I don’t know Dr. Gerry Burke. Were he to walk past me on the street, I wouldn’t know him. So, please, someone point him out. I want to buy him a pint. For Dr Burke has been going around getting himself disliked in certain circles. He has made a complaint to the Competition Authority, claiming that the building of a co-located hospital on the grounds of the Limerick Regional Hospital would create a monopoly situation.
“This is anti-competitive and dangerous for consumers . . . Competition implies multiple buyers and sellers in the market. We will have multiple buyers but a single seller.”
The buyers Dr. Burke is referring to are sick people. The single seller is the Beacon Medical Group who will be building the co-located hospital. So what does Dr. Burke want? More co-located hospitals so we can have more ‘sellers’ and, then, have a cracking good market whereby sick people drag themselves from private hospital to hospital in a ‘shopping around’ exercise? That would seem to be implied in his complaint but I severely doubt that’s what he want. He laid clear his reasons for going to the Competition Authority:
‘Among the material I have submitted to the Competition Authority are papers from first-rate peer-review medical journals, such as the New England Journal of Medicine, the Journal of the American Medical Association and the Canadian Medical Association Journal.

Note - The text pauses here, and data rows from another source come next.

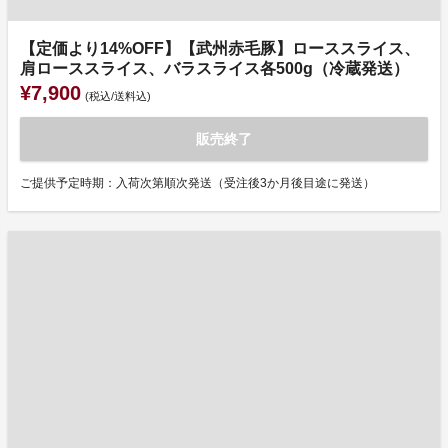
【定価より14%OFF】【武州赤毛豚】ローススライス、
肩ローススライス、バラスライス各500g（冷蔵発送）
¥7,900
(税込/送料込)
販売終了
ご提供予定時期：入荷次第順次発送（受注後3か月後目途に発送）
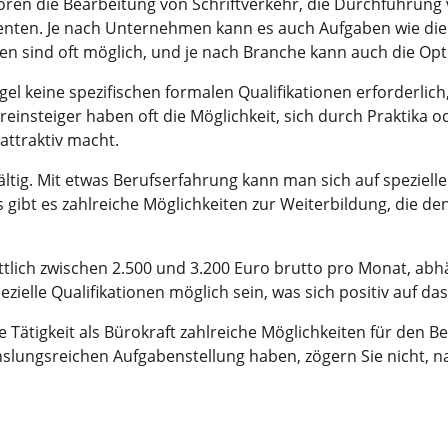
ren die Bearbeitung von Schriftverkehr, die Durchführung 
nten. Je nach Unternehmen kann es auch Aufgaben wie die 
ten sind oft möglich, und je nach Branche kann auch die O
gel keine spezifischen formalen Qualifikationen erforderlich
einsteiger haben oft die Möglichkeit, sich durch Praktika o
attraktiv macht.
fältig. Mit etwas Berufserfahrung kann man sich auf speziel
gibt es zahlreiche Möglichkeiten zur Weiterbildung, die den
ittlich zwischen 2.500 und 3.200 Euro brutto pro Monat, abh
ielle Qualifikationen möglich sein, was sich positiv auf 
Tätigkeit als Bürokraft zahlreiche Möglichkeiten für den Be
chslungsreichen Aufgabenstellung haben, zögern Sie nicht,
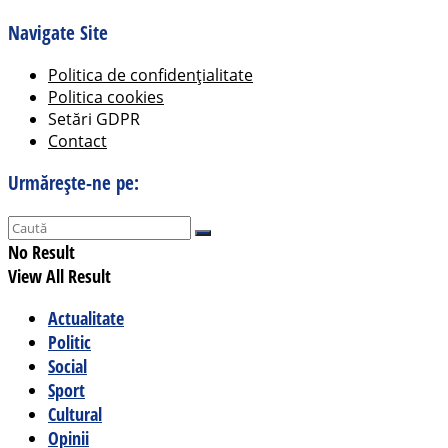
Navigate Site
Politica de confidențialitate
Politica cookies
Setări GDPR
Contact
Urmărește-ne pe:
No Result
View All Result
Actualitate
Politic
Social
Sport
Cultural
Opinii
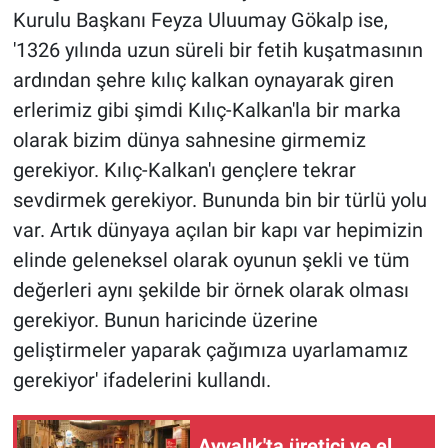
Kurulu Başkanı Feyza Uluumay Gökalp ise,
'1326 yılında uzun süreli bir fetih kuşatmasının
ardından şehre kılıç kalkan oynayarak giren
erlerimiz gibi şimdi Kılıç-Kalkan'la bir marka
olarak bizim dünya sahnesine girmemiz
gerekiyor. Kılıç-Kalkan'ı gençlere tekrar
sevdirmek gerekiyor. Bununda bin bir türlü yolu
var. Artık dünyaya açılan bir kapı var hepimizin
elinde geleneksel olarak oyunun şekli ve tüm
değerleri aynı şekilde bir örnek olarak olması
gerekiyor. Bunun haricinde üzerine
geliştirmeler yaparak çağımıza uyarlamamız
gerekiyor' ifadelerini kullandı.
Ayvalık'ta üretici ve el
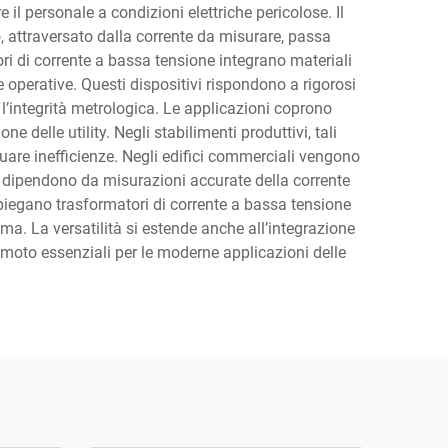
il personale a condizioni elettriche pericolose. Il
, attraversato dalla corrente da misurare, passa
i di corrente a bassa tensione integrano materiali
operative. Questi dispositivi rispondono a rigorosi
l’integrità metrologica. Le applicazioni coprono
ne delle utility. Negli stabilimenti produttivi, tali
duare inefficienze. Negli edifici commerciali vengono
bile dipendono da misurazioni accurate della corrente
 impiegano trasformatori di corrente a bassa tensione
tema. La versatilità si estende anche all’integrazione
emoto essenziali per le moderne applicazioni delle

In high quality studies . . . involving very large numbers of patients and hospitals, it has been shown that mortality is 2 per cent higher in for-profit hospitals (a study involving some 36 million patients); that mortality is over 8 per cent higher in for-profit dialysis units – an excess of some 2,500 annual deaths in the US; that payments to for-profit hospitals are 19 per cent higher . . that five different measures of quality of care for three acute medical conditions were consistently worse in for-profit hospitals (a study involving some 4,000 hospitals); and that for-profit hospitals spend less on nurses and more on managers.
Thanks to its reliance on for-profit hospitals, the US is now spending 17 per cent of its GDP on health and getting consistently mediocre results. This expenditure is expected to rise to a bankrupting 20 per cent in the near future. But very great fortunes are being made by CEOs and investors in this massive industry.’
Dr. Burke’s concern is not competition, or the lack of it. His concern is the policy of co-location itself. His complaint, therefore, is tactical – whether it is an attempt to derail co-location on whatever ground can be found or, at the very least, to highlight how the Government’s health strategy is both inequitable and ludicrous.
And dangerous. And costly. In addition to the material referred to by Dr. Burke, there is a study published in the Social Science Quarterly – Two Decades of Research Comparing For-Profit and Nonprofit Health Provider Performance in the United States – which conducted a comprehensive survey of data-based, peer-reviewed scientific assessments of performance differences between private for-profit and private nonprofit healthcare providers in the US between 1980 and 2000. The institutions examined included hospitals, nursing homes, hospices, dialysis centres and psychiatric hospitals, and non-profit institutions were rated far better than profit ones:
- Quality of care: non-profits led by a ratio of 4 to 1
- Access: non-profits led by 20 to 1
- Cost / Efficiency: non-profits led by more than 2 to 1
Profit hospitals and other care centres are worse in terms of all categories measured. The taxpayers are expected to shell out €500 million in tax subsidies to private providers and this is what we will get: a new health system that has lower care quality, less access and is more inefficient and costly. And more people will die. What a deal!
But the money train doesn’t stop there. The Sunday Business Post reports that the banks won’t ‘pony up the dough’ for private hospital construction unless the Government gives them a guarantee:
‘The government is understood to be unwilling to underwrite any loss, but mechanisms are likely to be examined which would guarantee some payback for the banks in the event of a project failure.’
Bloody hell. The Government argued that its co-location plan would reduce public expenditure. On top of the tax subsides, taxpayers will be shelling out if hospitals fold. And not only the cost in terms of subsidising bank loans, but in the losses that investors will be able to write-off against their tax bills. There is absolutely no end to public subsidies for private profit.
Hopefully, Dr. Burke’s complaint will be upheld (I’m not holding my breath, and I doubt that Dr. Burke is either). But if it only highlights the absolute absurdity of the Government’s policy, he will have done a good day’s work.